The Pursuit of Happiness


U.S. midterm elections for Senate, House of Representatives, and governors will take place tomorrow.  Right about now many promises are made, favors  traded for, and double-talking politicians are ubiquitous.  The general consensus of the outcome, stemming from various pre-election polls (i.e. Quinnipiac, Rasmusen, Zogby), is the GOP will claim The House in dominant fashion.  The Senate race remains clenched and may result in favor of the right.  How did this happen?

In order to answer this question we would best serve ourselves by putting voters on the psychiatrist's couch and asking.  However, in order to collect a data set of this magnitude copious lots of time would be needed.  Hence, we will generalize for time's sake. In short,  unemployment remains high and will not budge; fiscal stimulus plans did not create the level of job growth tacitly implied by the large $787 B amount.  Also, credit is scarce.  Any citizen whom sought credit in the last two years for an auto loan, mortgage loan, or business loan was condescendingly rejected.  Lastly, Pension funds, 401k's, retirement plans, and household net worths lack robustness.  Hence, the general public embodies feelings of anger, remorse, regret, and unhappiness towards the politicians elected in November 2008.  As a result, the right will most likely sweep the competition.

Times are tough.  Many of us do not posses jobs that were promised too us.  Many of us were tricked into leveraging our futures for a four year liberal arts education.  A vast majority of us are wasting talent and skill at 'Starbucks' or 'Walmart' in order to pay next month's rent, buy groceries, and purchase discretionary items that bring us temporary satisfaction.  Many of us are cynical and believe the 'American Dream' is dead.  Many of us choose not to make good on our mortgage obligations and ignore 'hate mail' from malicious financial institutions.  Will a right led House of Representaties and Senate change any of this?

Maybe.
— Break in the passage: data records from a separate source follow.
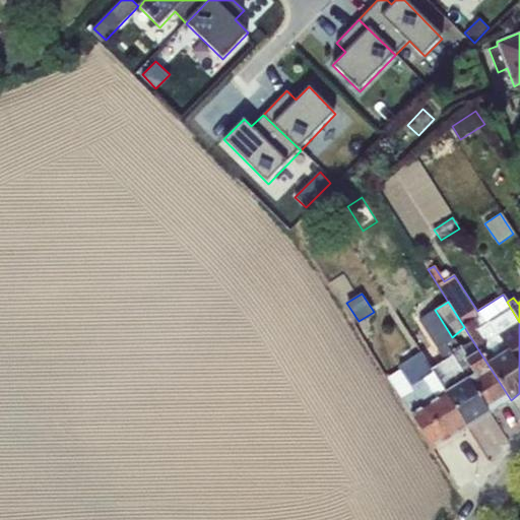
[(431,369),(467,427),(490,412),(447,344),(454,340),(452,337),(435,310),(418,321),(444,361),(431,369)]
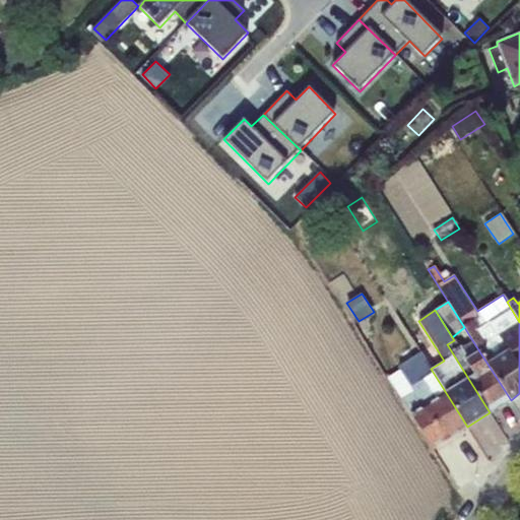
[(447,344),(490,412),(511,400),(472,340),(460,348),(454,340),(447,344)]
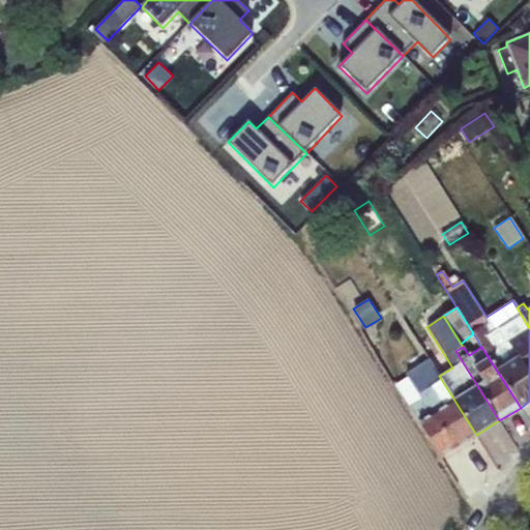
[(410,408),(441,458),(476,435),(439,376),(429,360),(406,375),(407,377),(421,400),(410,408)]
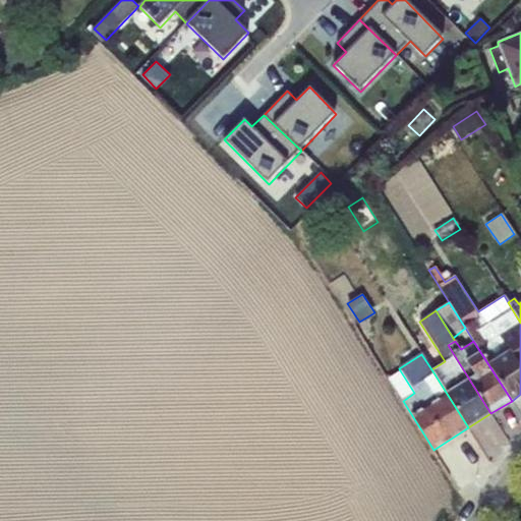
[(389,379),(403,401),(414,393),(400,370),(389,379)]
Though, I am empirically skeptical.  The U.S. Declaration of Independence promises us "Life, Liberty, and the Pursuit of Happiness." Over the last decade, an abundance of 'new wealth'' created by low interest rates, lax regulation, poor leadership, and misallocations of human capital skewed our expectations for happiness.  Happiness became directly linked with monetary gains.  This needs to change.  However, it will not be our Political elect who shift our emotional imbalances from negative to positive.  This paramount change needs to come from within.

Undoubtedly, unless our politicians can find it in their respective 'best interests' to work together, political and economic malfeasance will persist.  Our leaders need to stop managing our expectations and account for their own.  The right, left, and tea-partiers may forever lack fundamental acceptance of the other party's founding principles.  However, this does not mean team-work and collaboration should be kicked to the curb.  Governing from the center means synthesizing the ideas from all directions and manufacturing those ideas into fair, beneficial, and prosperous policies for the majority.  If we are ever to recover from the 'Great Global Contraction' governing from the center will be of utmost importance.    Thus, we must learn to manage our own expectations with humility, clarity, and modesty in order to prosper.  We cannot rely on our political elect to source our pursuits happiness.